Athletes who set the standard in their sport are common to SI's pages, but not on our staff. So Andy Borinstein's coworkers in our consumer marketing department were floored when Borinstein announced one Monday last month that his Ultimate Frisbee team, Squash, had won the masters national championship in Birmingham that weekend. "We knew he was a world-class researcher," says associate research director Mark Gallops. "We were surprised to find out he is a world-class athlete."
Borinstein, 35, a research associate, is part of a group charged with analyzing reader response to SI, as well as to other Time Inc. magazines. He isn't troubled by the relatively few people among the SI readers he surveys who request more coverage of his favorite sport. "There are minor sports and there are minor sports," he says. "Most of the country doesn't even know that Ultimate exists."
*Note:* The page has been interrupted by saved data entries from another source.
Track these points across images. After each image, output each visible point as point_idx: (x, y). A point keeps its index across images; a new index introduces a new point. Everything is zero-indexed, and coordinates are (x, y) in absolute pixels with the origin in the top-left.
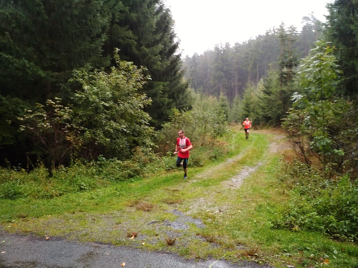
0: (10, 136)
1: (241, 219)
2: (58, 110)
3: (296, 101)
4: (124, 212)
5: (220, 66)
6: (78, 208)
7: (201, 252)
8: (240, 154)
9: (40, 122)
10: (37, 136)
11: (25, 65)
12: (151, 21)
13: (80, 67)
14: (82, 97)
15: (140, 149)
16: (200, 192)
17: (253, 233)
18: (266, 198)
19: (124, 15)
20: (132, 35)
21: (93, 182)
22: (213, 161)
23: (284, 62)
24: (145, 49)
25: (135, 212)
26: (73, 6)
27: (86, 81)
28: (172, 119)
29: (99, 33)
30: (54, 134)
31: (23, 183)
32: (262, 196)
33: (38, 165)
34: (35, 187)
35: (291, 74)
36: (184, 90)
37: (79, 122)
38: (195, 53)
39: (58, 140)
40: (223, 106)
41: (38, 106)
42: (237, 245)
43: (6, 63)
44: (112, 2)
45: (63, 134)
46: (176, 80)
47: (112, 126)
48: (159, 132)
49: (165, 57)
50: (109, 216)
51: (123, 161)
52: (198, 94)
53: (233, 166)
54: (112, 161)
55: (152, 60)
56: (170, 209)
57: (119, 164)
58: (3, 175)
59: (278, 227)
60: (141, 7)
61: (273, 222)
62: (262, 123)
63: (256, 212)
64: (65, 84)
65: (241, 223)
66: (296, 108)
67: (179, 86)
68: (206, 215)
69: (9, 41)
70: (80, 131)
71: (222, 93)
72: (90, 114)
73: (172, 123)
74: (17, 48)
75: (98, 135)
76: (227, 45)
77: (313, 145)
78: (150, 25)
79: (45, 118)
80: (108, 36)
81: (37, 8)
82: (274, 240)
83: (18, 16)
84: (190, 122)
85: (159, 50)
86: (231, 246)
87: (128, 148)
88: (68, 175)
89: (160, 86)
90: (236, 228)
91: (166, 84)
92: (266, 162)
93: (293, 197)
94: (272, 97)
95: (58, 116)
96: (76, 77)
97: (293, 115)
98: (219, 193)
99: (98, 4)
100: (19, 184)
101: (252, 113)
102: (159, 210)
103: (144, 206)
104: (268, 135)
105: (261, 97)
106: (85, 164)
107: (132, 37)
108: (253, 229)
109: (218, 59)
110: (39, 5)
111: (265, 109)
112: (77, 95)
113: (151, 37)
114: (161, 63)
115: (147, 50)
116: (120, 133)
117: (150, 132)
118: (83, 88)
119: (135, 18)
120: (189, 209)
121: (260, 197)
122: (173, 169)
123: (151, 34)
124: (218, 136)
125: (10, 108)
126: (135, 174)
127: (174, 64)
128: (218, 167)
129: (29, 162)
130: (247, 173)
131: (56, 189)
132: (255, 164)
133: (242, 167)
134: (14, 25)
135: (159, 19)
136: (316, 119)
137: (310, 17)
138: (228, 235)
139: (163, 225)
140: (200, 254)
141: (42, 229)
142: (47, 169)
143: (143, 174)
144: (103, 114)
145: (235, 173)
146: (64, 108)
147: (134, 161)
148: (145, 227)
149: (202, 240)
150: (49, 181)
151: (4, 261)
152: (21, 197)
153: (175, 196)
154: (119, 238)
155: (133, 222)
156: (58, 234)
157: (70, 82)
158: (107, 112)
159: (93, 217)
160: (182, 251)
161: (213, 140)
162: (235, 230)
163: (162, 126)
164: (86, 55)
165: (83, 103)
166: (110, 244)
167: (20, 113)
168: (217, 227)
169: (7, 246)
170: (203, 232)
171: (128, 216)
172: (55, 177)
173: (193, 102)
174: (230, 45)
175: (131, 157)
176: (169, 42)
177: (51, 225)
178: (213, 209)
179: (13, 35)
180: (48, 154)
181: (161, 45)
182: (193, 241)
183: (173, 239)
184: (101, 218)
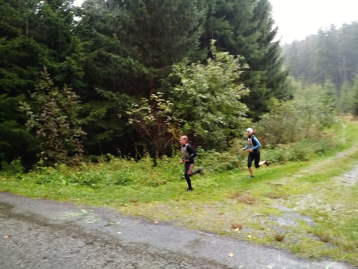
0: (120, 129)
2: (161, 104)
4: (225, 203)
5: (324, 50)
6: (182, 196)
7: (314, 251)
8: (353, 147)
9: (145, 116)
10: (142, 128)
11: (131, 64)
12: (248, 9)
13: (179, 62)
14: (181, 91)
15: (238, 141)
16: (307, 187)
19: (220, 6)
22: (320, 155)
24: (242, 38)
25: (236, 204)
27: (184, 75)
28: (271, 110)
29: (196, 27)
30: (157, 127)
31: (133, 170)
33: (145, 155)
34: (142, 175)
36: (284, 78)
37: (179, 115)
38: (295, 39)
39: (161, 132)
40: (329, 94)
41: (143, 101)
43: (115, 63)
45: (165, 126)
46: (275, 68)
47: (209, 118)
48: (256, 124)
49: (263, 44)
50: (211, 206)
51: (221, 153)
52: (299, 82)
53: (346, 161)
54: (210, 153)
55: (249, 49)
56: (275, 204)
57: (218, 155)
58: (116, 163)
64: (166, 79)
68: (317, 212)
69: (116, 42)
70: (180, 123)
71: (327, 81)
72: (188, 107)
73: (271, 114)
74: (124, 48)
75: (196, 127)
76: (333, 28)
78: (247, 13)
79: (150, 112)
80: (205, 28)
81: (140, 8)
83: (124, 18)
84: (292, 113)
85: (256, 38)
86: (351, 248)
87: (226, 140)
88: (171, 165)
89: (258, 76)
91: (264, 72)
95: (160, 110)
96: (175, 72)
98: (330, 189)
102: (262, 204)
103: (245, 199)
107: (229, 27)
109: (321, 43)
110: (141, 6)
112: (176, 89)
113: (248, 26)
114: (258, 51)
115: (244, 39)
116: (216, 125)
117: (248, 124)
118: (182, 82)
119: (232, 7)
120: (296, 206)
122: (274, 162)
123: (248, 22)
124: (325, 127)
125: (120, 104)
127: (273, 51)
128: (327, 162)
129: (137, 152)
131: (161, 178)
134: (120, 27)
135: (256, 6)
138: (345, 235)
139: (268, 219)
140: (314, 253)
141: (151, 214)
142: (153, 159)
143: (241, 166)
144: (201, 106)
145: (349, 169)
146: (165, 102)
147: (232, 153)
148: (249, 220)
149: (315, 239)
150: (154, 170)
151: (121, 241)
152: (131, 184)
153: (279, 191)
154: (224, 229)
155: (236, 214)
156: (166, 219)
157: (170, 77)
158: (204, 104)
159: (196, 206)
160: (293, 248)
161: (319, 131)
162: (353, 231)
163: (260, 117)
164: (183, 49)
165: (182, 96)
166: (215, 233)
167: (127, 107)
168: (331, 226)
169: (122, 227)
170: (315, 230)
171: (230, 207)
172: (159, 166)
173: (294, 91)
174: (336, 27)
175: (229, 149)
176: (268, 29)
177: (159, 210)
178: (324, 206)
179: (120, 36)
180: (152, 146)
181: (259, 33)
182: (305, 239)
183: (281, 235)
184: (204, 207)
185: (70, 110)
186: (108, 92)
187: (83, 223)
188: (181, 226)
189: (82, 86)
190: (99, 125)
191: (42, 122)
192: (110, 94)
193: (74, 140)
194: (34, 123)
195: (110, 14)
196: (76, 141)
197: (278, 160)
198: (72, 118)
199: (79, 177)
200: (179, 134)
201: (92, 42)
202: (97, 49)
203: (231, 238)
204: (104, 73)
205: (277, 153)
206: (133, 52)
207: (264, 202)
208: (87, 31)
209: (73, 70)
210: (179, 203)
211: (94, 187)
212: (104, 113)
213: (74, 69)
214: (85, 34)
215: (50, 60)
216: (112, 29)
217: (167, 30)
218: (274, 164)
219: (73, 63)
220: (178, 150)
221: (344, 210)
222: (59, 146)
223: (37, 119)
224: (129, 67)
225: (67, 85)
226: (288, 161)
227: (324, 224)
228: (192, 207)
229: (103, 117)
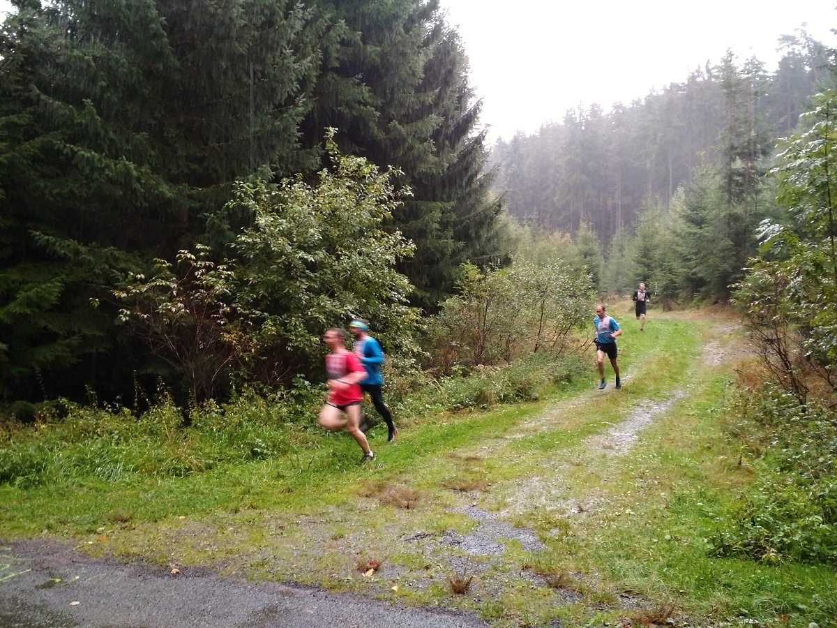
0: (98, 334)
1: (633, 530)
2: (202, 274)
3: (765, 241)
4: (351, 510)
5: (578, 160)
6: (248, 499)
8: (629, 370)
9: (165, 301)
10: (156, 333)
11: (128, 172)
12: (412, 62)
13: (250, 174)
14: (255, 243)
16: (531, 463)
17: (661, 568)
18: (694, 478)
19: (350, 50)
20: (370, 97)
21: (282, 437)
22: (563, 389)
23: (736, 145)
24: (399, 127)
25: (377, 509)
26: (234, 34)
27: (263, 205)
28: (462, 290)
29: (292, 94)
30: (194, 328)
31: (126, 440)
32: (685, 474)
33: (160, 400)
34: (152, 449)
35: (753, 174)
36: (492, 219)
37: (250, 299)
38: (518, 132)
39: (204, 340)
40: (586, 255)
41: (159, 265)
42: (622, 597)
43: (87, 170)
44: (323, 23)
45: (213, 327)
46: (473, 196)
47: (324, 307)
48: (432, 320)
49: (447, 143)
50: (316, 518)
52: (526, 228)
53: (614, 401)
55: (415, 152)
56: (460, 503)
58: (81, 422)
59: (724, 551)
60: (391, 29)
61: (713, 540)
62: (682, 294)
63: (669, 514)
64: (216, 214)
65: (632, 540)
66: (769, 256)
68: (546, 519)
69: (92, 117)
70: (252, 319)
71: (583, 225)
72: (272, 280)
73: (463, 298)
74: (111, 135)
75: (292, 328)
76: (595, 111)
77: (811, 347)
78: (410, 72)
79: (175, 293)
82: (716, 584)
83: (112, 63)
84: (506, 295)
85: (431, 129)
86: (608, 599)
88: (225, 421)
89: (434, 213)
90: (620, 552)
91: (448, 206)
92: (694, 390)
93: (763, 476)
94: (707, 231)
95: (202, 287)
96: (240, 197)
97: (759, 275)
98: (578, 465)
99: (289, 29)
100: (117, 444)
101: (659, 269)
102: (433, 506)
103: (398, 495)
104: (699, 322)
105: (679, 231)
106: (264, 396)
107: (370, 101)
108: (663, 557)
109: (572, 143)
111: (689, 260)
112: (243, 239)
113: (413, 99)
114: (436, 159)
115: (403, 130)
117: (412, 320)
118: (257, 222)
119: (377, 55)
120: (505, 505)
121: (681, 477)
122: (466, 406)
123: (413, 92)
124: (574, 327)
125: (97, 271)
126: (377, 419)
127: (469, 158)
128: (576, 402)
129: (139, 393)
130: (647, 418)
131: (199, 455)
132: (667, 394)
133: (635, 401)
134: (104, 84)
135: (432, 56)
136: (818, 283)
137: (798, 35)
138: (599, 570)
139: (441, 542)
141: (163, 549)
142: (180, 408)
144: (303, 280)
145: (618, 418)
146: (215, 269)
148: (400, 547)
149: (537, 582)
150: (184, 435)
153: (472, 473)
154: (338, 574)
155: (371, 536)
156: (200, 560)
157: (228, 208)
158: (312, 275)
159: (279, 522)
160: (487, 608)
161: (562, 336)
162: (617, 559)
163: (440, 305)
164: (265, 144)
165: (256, 255)
166: (316, 587)
167: (118, 281)
168: (573, 551)
169: (83, 588)
170: (538, 562)
171: (361, 518)
172: (195, 426)
173: (514, 248)
174: (601, 111)
176: (457, 109)
177: (185, 539)
178: (562, 504)
179: (103, 107)
180: (183, 375)
181: (435, 117)
182: (515, 584)
183: (466, 579)
184: (297, 524)
186: (67, 242)
188: (237, 575)
190: (43, 323)
192: (71, 247)
195: (78, 52)
197: (476, 401)
200: (250, 346)
201: (28, 116)
202: (42, 134)
203: (354, 597)
204: (59, 194)
205: (474, 386)
206: (135, 146)
207: (438, 502)
208: (17, 90)
210: (238, 516)
212: (56, 294)
214: (10, 96)
216: (81, 86)
218: (467, 410)
221: (603, 512)
224: (125, 180)
226: (497, 402)
227: (561, 545)
228: (269, 526)
229: (52, 305)
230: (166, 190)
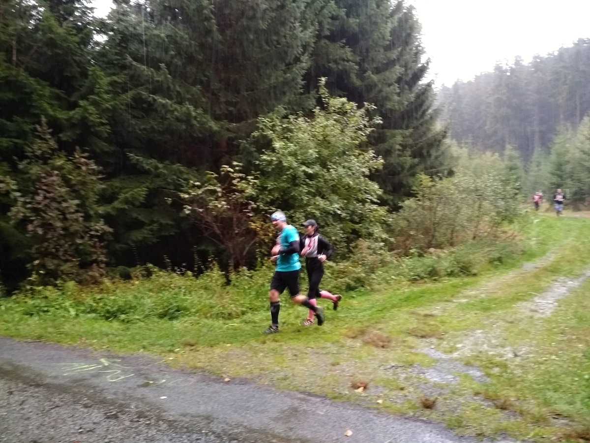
0: (169, 222)
1: (559, 371)
2: (238, 182)
4: (342, 347)
5: (504, 98)
7: (485, 425)
8: (548, 254)
9: (211, 200)
10: (207, 222)
11: (189, 114)
12: (382, 29)
13: (269, 113)
14: (272, 160)
15: (364, 243)
16: (474, 320)
17: (583, 399)
19: (337, 23)
20: (352, 56)
22: (496, 267)
24: (372, 76)
25: (361, 347)
26: (259, 15)
27: (278, 134)
28: (418, 194)
29: (298, 56)
30: (231, 219)
31: (190, 292)
33: (211, 267)
34: (206, 299)
36: (440, 141)
37: (268, 200)
38: (458, 79)
39: (238, 227)
40: (511, 169)
41: (209, 176)
42: (554, 418)
43: (163, 112)
44: (318, 4)
45: (245, 218)
46: (425, 126)
47: (318, 205)
48: (395, 216)
49: (406, 87)
50: (319, 350)
51: (337, 262)
52: (464, 149)
53: (537, 277)
55: (384, 94)
56: (422, 346)
57: (331, 267)
58: (161, 280)
60: (366, 6)
63: (586, 361)
64: (247, 140)
65: (558, 378)
67: (430, 135)
68: (489, 360)
69: (166, 78)
71: (508, 146)
72: (283, 187)
73: (419, 200)
74: (178, 88)
75: (297, 220)
76: (517, 63)
78: (380, 36)
79: (220, 194)
80: (312, 58)
81: (206, 23)
83: (178, 39)
84: (452, 198)
85: (395, 77)
86: (543, 419)
87: (345, 241)
88: (253, 282)
89: (397, 138)
90: (550, 387)
91: (407, 132)
95: (238, 191)
96: (262, 129)
99: (297, 9)
101: (569, 180)
102: (402, 347)
103: (375, 338)
105: (587, 150)
107: (351, 58)
108: (584, 391)
109: (500, 85)
110: (208, 19)
112: (265, 157)
113: (382, 56)
114: (399, 98)
115: (375, 78)
116: (330, 216)
117: (381, 215)
118: (274, 146)
119: (356, 25)
120: (457, 349)
122: (422, 278)
123: (382, 50)
124: (504, 222)
125: (169, 180)
127: (423, 97)
128: (506, 278)
129: (198, 262)
130: (563, 290)
131: (237, 305)
132: (579, 272)
133: (554, 278)
134: (173, 53)
135: (396, 24)
138: (534, 398)
139: (411, 372)
140: (484, 429)
141: (219, 365)
142: (223, 273)
143: (370, 285)
144: (305, 186)
145: (541, 289)
146: (246, 179)
147: (355, 263)
148: (381, 373)
149: (486, 404)
150: (226, 291)
151: (165, 411)
152: (187, 315)
153: (429, 325)
154: (338, 389)
155: (359, 364)
156: (243, 373)
157: (254, 137)
158: (310, 183)
159: (294, 351)
160: (450, 420)
161: (494, 228)
162: (547, 391)
163: (400, 205)
164: (277, 92)
165: (273, 169)
166: (324, 397)
167: (182, 186)
168: (512, 384)
169: (168, 388)
170: (487, 390)
171: (350, 352)
172: (234, 285)
173: (456, 163)
175: (350, 257)
176: (413, 62)
177: (232, 359)
178: (500, 350)
179: (172, 69)
180: (224, 251)
181: (399, 68)
182: (470, 404)
183: (432, 399)
184: (306, 353)
185: (84, 190)
186: (150, 161)
187: (101, 382)
188: (268, 385)
189: (106, 149)
190: (135, 215)
191: (36, 211)
192: (153, 164)
193: (90, 240)
194: (23, 213)
195: (156, 32)
196: (95, 243)
197: (429, 274)
198: (87, 204)
199: (97, 303)
200: (269, 232)
201: (124, 76)
202: (133, 88)
203: (351, 405)
204: (144, 129)
205: (428, 264)
206: (192, 95)
207: (405, 344)
208: (116, 60)
209: (91, 124)
210: (265, 346)
211: (123, 321)
212: (143, 196)
213: (92, 121)
214: (113, 64)
215: (52, 105)
216: (158, 55)
217: (249, 60)
218: (422, 281)
219: (90, 111)
220: (266, 258)
221: (533, 357)
222: (66, 251)
223: (29, 206)
224: (187, 119)
225: (81, 147)
226: (445, 276)
227: (502, 379)
228: (287, 354)
229: (142, 203)
230: (214, 126)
Borinstein didn't either until, at age 15, he ran across a game of what he thought was Frisbee football in New York City's Central Park. Ultimate (as it is officially known, because Frisbee is a trademarked term) features seven players on a side and combines the full-field sprinting of soccer with the defenses and strategy of football. The game caught Borinstein's attention when one of the players he was watching made a diving catch. On concrete. Already an avid hockey player, Borinstein immediately began perfecting his Frisbee skills, which had been dormant since age six, when he threw a tiny blue disk around with his father at the beach. He started an Ultimate team, the Central Park Independents, with players from various New York City high schools, and a year later the Independents won the city high school title. Borinstein went on to play for four years on the club team at the University of Pennsylvania, where he also found time to complete majors in sociology, American history and environmental studies. He continued playing while attending graduate school in sociology at Columbia and then while working for a consumer research firm before coming to SI in 1992.
Borinstein is a veteran at the top level of his sport and serves on the Ultimate Players Association board of directors. "Whether it's my work or Ultimate, I tend to get very involved," he says. In fact, he has his sport to thank for his ultimate involvement: He met his wife, Leslie, a journalist at Dow Jones & Company, through a former collegiate opponent. Not surprisingly, the national tournament trip wasn't just play for Borinstein. Before games he visited elementary schools in Alabama and Georgia to gather students' responses to a new Time Inc. magazine, TIME FOR KIDS. And a degree of analysis went into the choice of a name for his team, which won the title after playing together for only two months and will represent the U.S. at the Ultimate world championships in Sweden next August. "We started the team in the fall, and squash is a fall vegetable," Borinstein says. "Also, it's what we predicted we would do to our opponents."